[Task statement]: Only the lines from the start of the data through the one containing "### Homey SDK3 - Correct Pattern" belong in your answer; return them exactly.

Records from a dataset
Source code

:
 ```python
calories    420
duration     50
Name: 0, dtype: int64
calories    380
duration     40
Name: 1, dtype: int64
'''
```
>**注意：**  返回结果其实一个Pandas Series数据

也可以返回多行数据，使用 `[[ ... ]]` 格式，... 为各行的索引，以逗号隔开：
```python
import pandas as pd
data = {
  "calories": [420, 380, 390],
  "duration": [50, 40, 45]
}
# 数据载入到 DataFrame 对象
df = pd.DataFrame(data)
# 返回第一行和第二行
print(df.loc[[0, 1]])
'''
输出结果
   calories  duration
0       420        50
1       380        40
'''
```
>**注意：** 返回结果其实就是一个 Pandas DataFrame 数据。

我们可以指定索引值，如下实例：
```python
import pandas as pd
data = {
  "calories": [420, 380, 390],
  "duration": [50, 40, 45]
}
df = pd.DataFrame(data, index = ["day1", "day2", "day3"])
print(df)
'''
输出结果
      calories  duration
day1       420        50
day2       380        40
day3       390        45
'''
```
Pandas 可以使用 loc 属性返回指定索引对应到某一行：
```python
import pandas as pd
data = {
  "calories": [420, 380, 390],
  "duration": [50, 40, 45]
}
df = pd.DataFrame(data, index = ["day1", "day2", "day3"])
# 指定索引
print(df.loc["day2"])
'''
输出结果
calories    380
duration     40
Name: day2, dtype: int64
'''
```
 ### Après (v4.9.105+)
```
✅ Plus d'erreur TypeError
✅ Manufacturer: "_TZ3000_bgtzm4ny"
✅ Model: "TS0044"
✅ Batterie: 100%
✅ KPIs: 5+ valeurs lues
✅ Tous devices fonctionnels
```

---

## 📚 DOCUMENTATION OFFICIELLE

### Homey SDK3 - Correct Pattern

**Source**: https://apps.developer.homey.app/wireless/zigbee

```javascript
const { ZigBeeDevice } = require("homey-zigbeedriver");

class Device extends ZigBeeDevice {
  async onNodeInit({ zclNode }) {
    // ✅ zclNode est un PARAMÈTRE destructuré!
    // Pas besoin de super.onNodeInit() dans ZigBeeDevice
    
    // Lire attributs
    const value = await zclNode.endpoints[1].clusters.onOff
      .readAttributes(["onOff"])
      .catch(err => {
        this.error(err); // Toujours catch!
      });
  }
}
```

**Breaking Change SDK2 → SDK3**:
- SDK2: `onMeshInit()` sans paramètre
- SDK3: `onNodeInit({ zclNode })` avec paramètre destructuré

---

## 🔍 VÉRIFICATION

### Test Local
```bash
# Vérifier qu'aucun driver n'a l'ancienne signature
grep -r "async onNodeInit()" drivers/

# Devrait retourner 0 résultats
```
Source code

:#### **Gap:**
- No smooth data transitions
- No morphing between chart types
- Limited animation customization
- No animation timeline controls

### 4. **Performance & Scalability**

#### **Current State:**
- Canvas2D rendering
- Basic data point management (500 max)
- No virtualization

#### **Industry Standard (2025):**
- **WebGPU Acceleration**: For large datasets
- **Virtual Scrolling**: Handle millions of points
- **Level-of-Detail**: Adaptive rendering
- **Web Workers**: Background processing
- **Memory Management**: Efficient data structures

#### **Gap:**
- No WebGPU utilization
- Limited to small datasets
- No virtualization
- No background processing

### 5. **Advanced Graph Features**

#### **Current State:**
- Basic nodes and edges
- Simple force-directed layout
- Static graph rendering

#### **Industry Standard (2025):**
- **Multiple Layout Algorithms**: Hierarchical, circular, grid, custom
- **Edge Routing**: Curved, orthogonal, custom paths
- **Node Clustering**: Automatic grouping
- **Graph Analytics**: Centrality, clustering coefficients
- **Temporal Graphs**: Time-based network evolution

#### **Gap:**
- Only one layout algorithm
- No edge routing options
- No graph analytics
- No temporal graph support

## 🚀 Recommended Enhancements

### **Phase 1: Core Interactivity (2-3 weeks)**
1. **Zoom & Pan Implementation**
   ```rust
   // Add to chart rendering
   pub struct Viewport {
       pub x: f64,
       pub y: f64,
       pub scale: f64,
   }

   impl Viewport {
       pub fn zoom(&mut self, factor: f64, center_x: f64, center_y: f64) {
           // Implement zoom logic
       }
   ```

[Expected output]:
Source code

:
 ```python
calories    420
duration     50
Name: 0, dtype: int64
calories    380
duration     40
Name: 1, dtype: int64
'''
```
>**注意：**  返回结果其实一个Pandas Series数据

也可以返回多行数据，使用 `[[ ... ]]` 格式，... 为各行的索引，以逗号隔开：
```python
import pandas as pd
data = {
  "calories": [420, 380, 390],
  "duration": [50, 40, 45]
}
# 数据载入到 DataFrame 对象
df = pd.DataFrame(data)
# 返回第一行和第二行
print(df.loc[[0, 1]])
'''
输出结果
   calories  duration
0       420        50
1       380        40
'''
```
>**注意：** 返回结果其实就是一个 Pandas DataFrame 数据。

我们可以指定索引值，如下实例：
```python
import pandas as pd
data = {
  "calories": [420, 380, 390],
  "duration": [50, 40, 45]
}
df = pd.DataFrame(data, index = ["day1", "day2", "day3"])
print(df)
'''
输出结果
      calories  duration
day1       420        50
day2       380        40
day3       390        45
'''
```
Pandas 可以使用 loc 属性返回指定索引对应到某一行：
```python
import pandas as pd
data = {
  "calories": [420, 380, 390],
  "duration": [50, 40, 45]
}
df = pd.DataFrame(data, index = ["day1", "day2", "day3"])
# 指定索引
print(df.loc["day2"])
'''
输出结果
calories    380
duration     40
Name: day2, dtype: int64
'''
```
 ### Après (v4.9.105+)
```
✅ Plus d'erreur TypeError
✅ Manufacturer: "_TZ3000_bgtzm4ny"
✅ Model: "TS0044"
✅ Batterie: 100%
✅ KPIs: 5+ valeurs lues
✅ Tous devices fonctionnels
```

---

## 📚 DOCUMENTATION OFFICIELLE

### Homey SDK3 - Correct Pattern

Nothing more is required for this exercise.